> **PROMPT**
Below are some records. Quote exactly the lines from the one that contains "29: (623, 364, 344.06)" through the last, both included, and leave out the pictures.

DATA IN THIS EXERCISE START

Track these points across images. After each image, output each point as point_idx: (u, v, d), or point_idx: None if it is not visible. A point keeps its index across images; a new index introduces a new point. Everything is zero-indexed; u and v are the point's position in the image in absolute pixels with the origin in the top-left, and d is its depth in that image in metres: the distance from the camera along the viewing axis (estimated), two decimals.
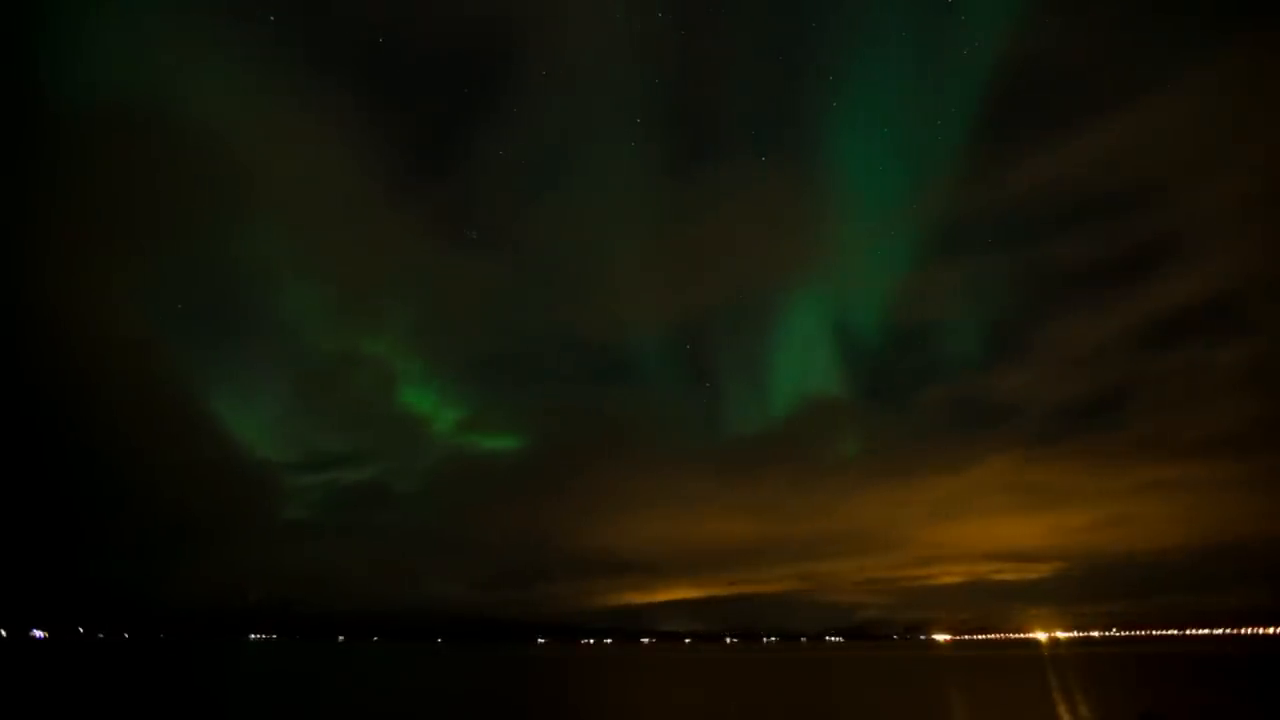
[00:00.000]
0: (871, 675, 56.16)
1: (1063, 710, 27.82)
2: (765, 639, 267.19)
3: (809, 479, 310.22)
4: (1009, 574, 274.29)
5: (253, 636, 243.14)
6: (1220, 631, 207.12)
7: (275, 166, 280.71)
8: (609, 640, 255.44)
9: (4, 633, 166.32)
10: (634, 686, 46.43)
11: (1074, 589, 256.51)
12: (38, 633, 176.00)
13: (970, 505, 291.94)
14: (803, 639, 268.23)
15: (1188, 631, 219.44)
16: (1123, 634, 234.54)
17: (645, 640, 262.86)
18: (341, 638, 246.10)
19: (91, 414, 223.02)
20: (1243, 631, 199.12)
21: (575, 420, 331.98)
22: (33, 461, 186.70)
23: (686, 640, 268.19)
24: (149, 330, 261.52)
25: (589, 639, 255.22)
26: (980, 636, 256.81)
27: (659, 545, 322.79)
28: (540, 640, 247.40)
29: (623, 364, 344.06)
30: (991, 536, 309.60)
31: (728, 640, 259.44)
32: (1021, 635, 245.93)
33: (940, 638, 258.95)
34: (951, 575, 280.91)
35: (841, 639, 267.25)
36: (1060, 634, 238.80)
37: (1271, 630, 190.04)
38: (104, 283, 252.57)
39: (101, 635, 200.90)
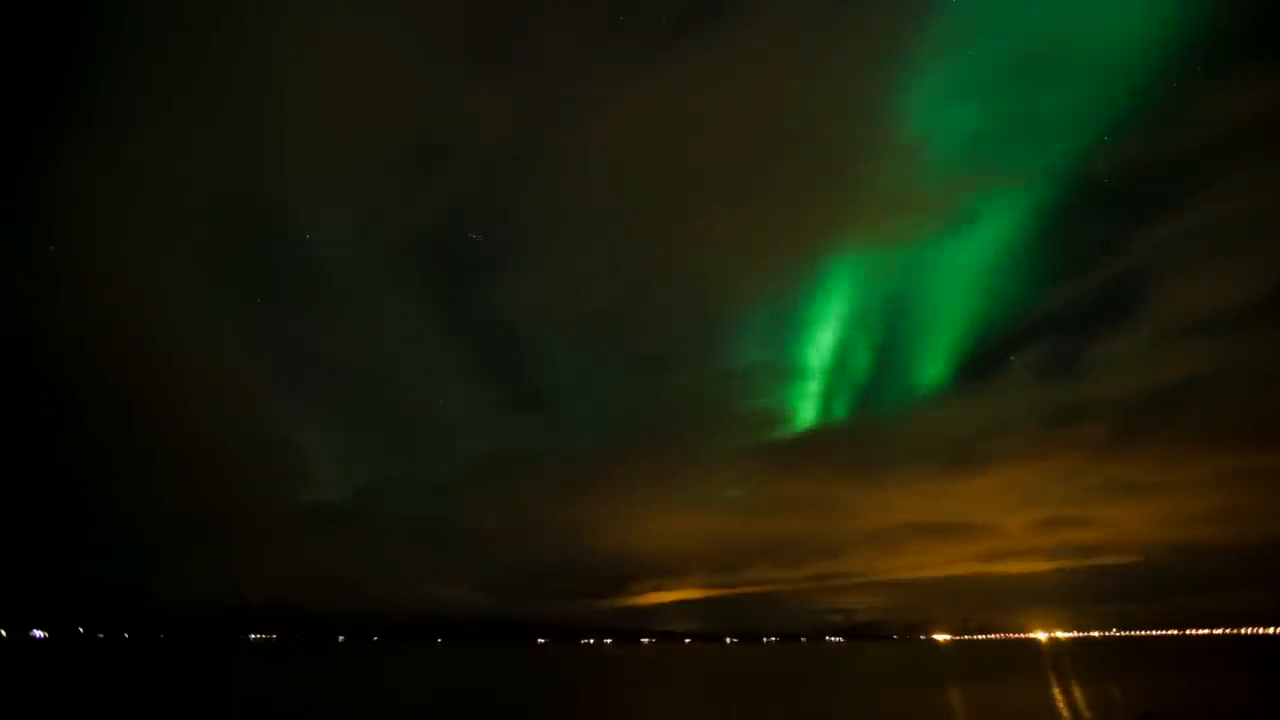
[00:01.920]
0: (872, 674, 56.06)
1: (1063, 709, 27.78)
2: (765, 639, 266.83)
3: (854, 474, 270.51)
4: (1043, 570, 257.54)
5: (253, 637, 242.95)
6: (1221, 631, 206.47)
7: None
8: (609, 640, 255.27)
9: (4, 633, 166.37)
10: (633, 686, 46.37)
11: (1129, 587, 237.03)
12: (38, 633, 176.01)
13: (1042, 495, 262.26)
14: (802, 639, 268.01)
15: (1188, 631, 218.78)
16: (1122, 634, 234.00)
17: (645, 640, 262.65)
18: (341, 638, 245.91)
19: (90, 409, 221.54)
20: (1243, 631, 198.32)
21: (627, 414, 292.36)
22: (32, 460, 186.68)
23: (686, 640, 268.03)
24: (150, 313, 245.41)
25: (589, 639, 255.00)
26: (981, 636, 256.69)
27: (673, 547, 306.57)
28: (540, 640, 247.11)
29: (686, 347, 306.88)
30: (1049, 530, 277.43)
31: (728, 640, 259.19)
32: (1022, 635, 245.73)
33: (940, 637, 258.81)
34: (969, 571, 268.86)
35: (842, 639, 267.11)
36: (1060, 634, 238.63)
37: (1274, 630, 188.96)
38: (96, 262, 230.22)
39: (101, 635, 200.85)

DATA IN THIS EXERCISE END

> **WORKED SOLUTION**
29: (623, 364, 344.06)
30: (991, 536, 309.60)
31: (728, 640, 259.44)
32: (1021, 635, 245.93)
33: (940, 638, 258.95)
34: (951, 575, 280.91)
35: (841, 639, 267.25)
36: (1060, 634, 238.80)
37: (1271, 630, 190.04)
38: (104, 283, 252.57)
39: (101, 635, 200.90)
[00:01.920]
0: (872, 674, 56.06)
1: (1063, 709, 27.78)
2: (765, 639, 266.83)
3: (854, 474, 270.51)
4: (1043, 570, 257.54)
5: (253, 637, 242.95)
6: (1221, 631, 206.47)
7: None
8: (609, 640, 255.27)
9: (4, 633, 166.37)
10: (633, 686, 46.37)
11: (1129, 587, 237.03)
12: (38, 633, 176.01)
13: (1042, 495, 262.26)
14: (802, 639, 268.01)
15: (1188, 631, 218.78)
16: (1122, 634, 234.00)
17: (645, 640, 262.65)
18: (341, 638, 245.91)
19: (90, 409, 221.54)
20: (1243, 631, 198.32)
21: (627, 414, 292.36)
22: (32, 460, 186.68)
23: (686, 640, 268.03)
24: (150, 313, 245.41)
25: (589, 639, 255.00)
26: (981, 636, 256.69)
27: (673, 547, 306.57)
28: (540, 640, 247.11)
29: (686, 347, 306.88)
30: (1049, 530, 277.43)
31: (728, 640, 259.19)
32: (1022, 635, 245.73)
33: (940, 637, 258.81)
34: (969, 571, 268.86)
35: (842, 639, 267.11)
36: (1060, 634, 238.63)
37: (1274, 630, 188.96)
38: (96, 262, 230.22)
39: (101, 635, 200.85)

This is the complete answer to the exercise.